Een partij die het niet eens is met deze uitspraak, kan een hogerberoepschrift sturen naar de Centrale Raad van Beroep waarin wordt uitgelegd waarom deze partij het niet eens is met deze uitspraak. Het hogerberoepschrift moet worden ingediend binnen zes weken na de dag waarop deze uitspraak is verzonden.
Digitaal hoger beroep instellen kan via “Formulieren en inloggen” op www.rechtspraak.nl.
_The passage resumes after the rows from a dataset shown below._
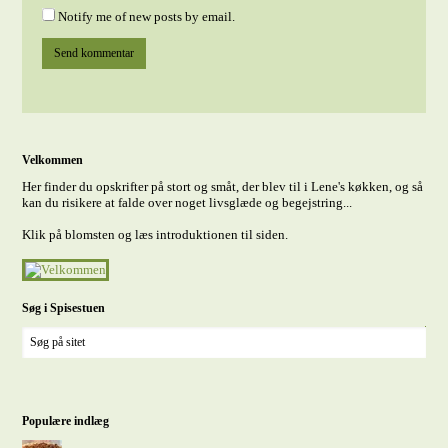
Notify me of new posts by email.
Velkommen
Her finder du opskrifter på stort og småt, der blev til i Lene's køkken, og så
kan du risikere at falde over noget livsglæde og begejstring...
Klik på blomsten og læs introduktionen til siden.
Søg i Spisestuen
Populære indlæg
Hoger beroep instellen kan eventueel ook nog steeds door verzending van een brief aan de Centrale Raad van Beroep, Postbus 16002, 3500 DA Utrecht.
Kan de indiener de behandeling van het hoger beroep niet afwachten, omdat de zaak spoed heeft, dan kan de indiener de voorzieningenrechter van de Centrale Raad van Beroep vragen om een voorlopige voorziening (een tijdelijke maatregel) te treffen.

Voetnoten

1.Zie de uitspraak van de Raad van 23 januari 2025, ECLI:NL:CRVB:2025:230.
2.Zie de uitspraak van de Raad van 4 maart 2020, ECLI:NL:CRVB:2020:559.
3.Zie de uitspraak van de Raad van 11 april 2018, ECLI:NL:CRVB:2018:1113.
4.Zie de uitspraken van de Raad van 29 mei 2024, ECLI:NL:CRVB:2024:1095, ECLI:NL:CRVB:2024:1096 en ECLI:NL:CRVB:2024:1097.
5.Zie de uitspraak van de Raad van 17 mei 2017, ECLI:NL:CRVB:2017:1803.
6.Kamerstukken II 2013/14, 33841, nr. 3, p. 28.
7.Zie bijvoorbeeld de paragrafen 2.3, 4.3, 4.7, 4.9 van de Nadere regels en Bijlage 4.